Source material.
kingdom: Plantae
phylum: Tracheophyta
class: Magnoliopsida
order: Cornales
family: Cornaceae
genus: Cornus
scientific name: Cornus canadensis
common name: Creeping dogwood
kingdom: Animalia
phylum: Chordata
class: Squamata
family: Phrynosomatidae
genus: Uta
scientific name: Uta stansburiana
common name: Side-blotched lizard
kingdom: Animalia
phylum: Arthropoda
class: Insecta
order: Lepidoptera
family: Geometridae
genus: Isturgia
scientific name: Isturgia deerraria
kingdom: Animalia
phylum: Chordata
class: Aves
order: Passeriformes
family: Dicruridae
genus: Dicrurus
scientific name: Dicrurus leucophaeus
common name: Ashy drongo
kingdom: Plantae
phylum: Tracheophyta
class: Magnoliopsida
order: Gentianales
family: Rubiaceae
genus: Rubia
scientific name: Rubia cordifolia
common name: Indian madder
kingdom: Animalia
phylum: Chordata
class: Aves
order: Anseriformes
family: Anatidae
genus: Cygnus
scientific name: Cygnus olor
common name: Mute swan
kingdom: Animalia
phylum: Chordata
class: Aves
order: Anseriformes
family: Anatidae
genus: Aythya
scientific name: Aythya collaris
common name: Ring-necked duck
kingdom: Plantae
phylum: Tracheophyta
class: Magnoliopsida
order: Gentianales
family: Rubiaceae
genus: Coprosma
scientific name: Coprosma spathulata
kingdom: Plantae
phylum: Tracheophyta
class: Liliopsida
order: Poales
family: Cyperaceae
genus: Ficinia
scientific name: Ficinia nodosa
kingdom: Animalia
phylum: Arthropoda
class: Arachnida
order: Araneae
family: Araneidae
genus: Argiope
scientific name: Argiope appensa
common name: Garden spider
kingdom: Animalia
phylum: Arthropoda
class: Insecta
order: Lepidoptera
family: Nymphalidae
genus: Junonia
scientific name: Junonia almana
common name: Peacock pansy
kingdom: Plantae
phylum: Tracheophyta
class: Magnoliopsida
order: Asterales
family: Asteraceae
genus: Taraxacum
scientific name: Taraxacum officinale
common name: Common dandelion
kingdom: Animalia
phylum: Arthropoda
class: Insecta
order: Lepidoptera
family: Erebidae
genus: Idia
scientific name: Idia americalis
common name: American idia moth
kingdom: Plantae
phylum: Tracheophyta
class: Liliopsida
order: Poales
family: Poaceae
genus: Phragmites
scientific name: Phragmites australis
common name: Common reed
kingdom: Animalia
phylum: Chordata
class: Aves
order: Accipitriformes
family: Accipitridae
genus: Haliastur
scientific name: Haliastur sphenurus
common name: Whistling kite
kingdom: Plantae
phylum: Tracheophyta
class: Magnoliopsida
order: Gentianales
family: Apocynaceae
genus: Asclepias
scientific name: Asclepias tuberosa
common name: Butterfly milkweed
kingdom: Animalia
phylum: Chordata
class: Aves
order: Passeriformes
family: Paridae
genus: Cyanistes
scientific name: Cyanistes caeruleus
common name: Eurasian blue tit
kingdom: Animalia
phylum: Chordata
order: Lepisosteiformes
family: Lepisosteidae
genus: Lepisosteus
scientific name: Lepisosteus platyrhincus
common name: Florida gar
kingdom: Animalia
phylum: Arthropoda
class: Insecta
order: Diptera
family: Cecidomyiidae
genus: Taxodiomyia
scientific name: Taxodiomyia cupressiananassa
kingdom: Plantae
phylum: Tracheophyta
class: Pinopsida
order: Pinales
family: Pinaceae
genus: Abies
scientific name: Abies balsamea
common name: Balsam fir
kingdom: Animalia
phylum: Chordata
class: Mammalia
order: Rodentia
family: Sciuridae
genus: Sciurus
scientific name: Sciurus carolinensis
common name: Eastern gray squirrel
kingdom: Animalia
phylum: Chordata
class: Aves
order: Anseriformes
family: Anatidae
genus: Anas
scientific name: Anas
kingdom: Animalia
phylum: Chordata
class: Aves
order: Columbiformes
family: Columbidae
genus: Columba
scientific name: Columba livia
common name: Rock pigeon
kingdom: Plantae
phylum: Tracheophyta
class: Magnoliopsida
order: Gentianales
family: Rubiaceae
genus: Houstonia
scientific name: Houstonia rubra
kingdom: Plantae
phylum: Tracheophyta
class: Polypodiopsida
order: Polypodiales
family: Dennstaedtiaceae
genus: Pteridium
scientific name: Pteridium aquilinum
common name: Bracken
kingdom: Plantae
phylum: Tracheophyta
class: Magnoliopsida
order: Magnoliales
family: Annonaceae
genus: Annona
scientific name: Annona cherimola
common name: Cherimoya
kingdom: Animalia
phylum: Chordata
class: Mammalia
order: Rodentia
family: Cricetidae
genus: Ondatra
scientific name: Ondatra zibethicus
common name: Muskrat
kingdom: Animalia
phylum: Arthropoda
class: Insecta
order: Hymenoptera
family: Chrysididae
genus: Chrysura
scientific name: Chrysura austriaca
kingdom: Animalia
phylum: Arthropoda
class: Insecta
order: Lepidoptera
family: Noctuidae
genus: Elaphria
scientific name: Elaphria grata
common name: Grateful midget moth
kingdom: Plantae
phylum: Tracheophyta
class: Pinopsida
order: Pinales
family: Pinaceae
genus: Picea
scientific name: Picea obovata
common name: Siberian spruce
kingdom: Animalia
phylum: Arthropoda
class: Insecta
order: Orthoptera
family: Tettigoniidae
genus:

Written problem.
Write out all the rows above again, switching "common name" to "vernacular name" wherever it appears and leaving everything else the same.

Answer to this problem.
kingdom: Plantae
phylum: Tracheophyta
class: Magnoliopsida
order: Cornales
family: Cornaceae
genus: Cornus
scientific name: Cornus canadensis
vernacular name: Creeping dogwood
kingdom: Animalia
phylum: Chordata
class: Squamata
family: Phrynosomatidae
genus: Uta
scientific name: Uta stansburiana
vernacular name: Side-blotched lizard
kingdom: Animalia
phylum: Arthropoda
class: Insecta
order: Lepidoptera
family: Geometridae
genus: Isturgia
scientific name: Isturgia deerraria
kingdom: Animalia
phylum: Chordata
class: Aves
order: Passeriformes
family: Dicruridae
genus: Dicrurus
scientific name: Dicrurus leucophaeus
vernacular name: Ashy drongo
kingdom: Plantae
phylum: Tracheophyta
class: Magnoliopsida
order: Gentianales
family: Rubiaceae
genus: Rubia
scientific name: Rubia cordifolia
vernacular name: Indian madder
kingdom: Animalia
phylum: Chordata
class: Aves
order: Anseriformes
family: Anatidae
genus: Cygnus
scientific name: Cygnus olor
vernacular name: Mute swan
kingdom: Animalia
phylum: Chordata
class: Aves
order: Anseriformes
family: Anatidae
genus: Aythya
scientific name: Aythya collaris
vernacular name: Ring-necked duck
kingdom: Plantae
phylum: Tracheophyta
class: Magnoliopsida
order: Gentianales
family: Rubiaceae
genus: Coprosma
scientific name: Coprosma spathulata
kingdom: Plantae
phylum: Tracheophyta
class: Liliopsida
order: Poales
family: Cyperaceae
genus: Ficinia
scientific name: Ficinia nodosa
kingdom: Animalia
phylum: Arthropoda
class: Arachnida
order: Araneae
family: Araneidae
genus: Argiope
scientific name: Argiope appensa
vernacular name: Garden spider
kingdom: Animalia
phylum: Arthropoda
class: Insecta
order: Lepidoptera
family: Nymphalidae
genus: Junonia
scientific name: Junonia almana
vernacular name: Peacock pansy
kingdom: Plantae
phylum: Tracheophyta
class: Magnoliopsida
order: Asterales
family: Asteraceae
genus: Taraxacum
scientific name: Taraxacum officinale
vernacular name: Common dandelion
kingdom: Animalia
phylum: Arthropoda
class: Insecta
order: Lepidoptera
family: Erebidae
genus: Idia
scientific name: Idia americalis
vernacular name: American idia moth
kingdom: Plantae
phylum: Tracheophyta
class: Liliopsida
order: Poales
family: Poaceae
genus: Phragmites
scientific name: Phragmites australis
vernacular name: Common reed
kingdom: Animalia
phylum: Chordata
class: Aves
order: Accipitriformes
family: Accipitridae
genus: Haliastur
scientific name: Haliastur sphenurus
vernacular name: Whistling kite
kingdom: Plantae
phylum: Tracheophyta
class: Magnoliopsida
order: Gentianales
family: Apocynaceae
genus: Asclepias
scientific name: Asclepias tuberosa
vernacular name: Butterfly milkweed
kingdom: Animalia
phylum: Chordata
class: Aves
order: Passeriformes
family: Paridae
genus: Cyanistes
scientific name: Cyanistes caeruleus
vernacular name: Eurasian blue tit
kingdom: Animalia
phylum: Chordata
order: Lepisosteiformes
family: Lepisosteidae
genus: Lepisosteus
scientific name: Lepisosteus platyrhincus
vernacular name: Florida gar
kingdom: Animalia
phylum: Arthropoda
class: Insecta
order: Diptera
family: Cecidomyiidae
genus: Taxodiomyia
scientific name: Taxodiomyia cupressiananassa
kingdom: Plantae
phylum: Tracheophyta
class: Pinopsida
order: Pinales
family: Pinaceae
genus: Abies
scientific name: Abies balsamea
vernacular name: Balsam fir
kingdom: Animalia
phylum: Chordata
class: Mammalia
order: Rodentia
family: Sciuridae
genus: Sciurus
scientific name: Sciurus carolinensis
vernacular name: Eastern gray squirrel
kingdom: Animalia
phylum: Chordata
class: Aves
order: Anseriformes
family: Anatidae
genus: Anas
scientific name: Anas
kingdom: Animalia
phylum: Chordata
class: Aves
order: Columbiformes
family: Columbidae
genus: Columba
scientific name: Columba livia
vernacular name: Rock pigeon
kingdom: Plantae
phylum: Tracheophyta
class: Magnoliopsida
order: Gentianales
family: Rubiaceae
genus: Houstonia
scientific name: Houstonia rubra
kingdom: Plantae
phylum: Tracheophyta
class: Polypodiopsida
order: Polypodiales
family: Dennstaedtiaceae
genus: Pteridium
scientific name: Pteridium aquilinum
vernacular name: Bracken
kingdom: Plantae
phylum: Tracheophyta
class: Magnoliopsida
order: Magnoliales
family: Annonaceae
genus: Annona
scientific name: Annona cherimola
vernacular name: Cherimoya
kingdom: Animalia
phylum: Chordata
class: Mammalia
order: Rodentia
family: Cricetidae
genus: Ondatra
scientific name: Ondatra zibethicus
vernacular name: Muskrat
kingdom: Animalia
phylum: Arthropoda
class: Insecta
order: Hymenoptera
family: Chrysididae
genus: Chrysura
scientific name: Chrysura austriaca
kingdom: Animalia
phylum: Arthropoda
class: Insecta
order: Lepidoptera
family: Noctuidae
genus: Elaphria
scientific name: Elaphria grata
vernacular name: Grateful midget moth
kingdom: Plantae
phylum: Tracheophyta
class: Pinopsida
order: Pinales
family: Pinaceae
genus: Picea
scientific name: Picea obovata
vernacular name: Siberian spruce
kingdom: Animalia
phylum: Arthropoda
class: Insecta
order: Orthoptera
family: Tettigoniidae
genus:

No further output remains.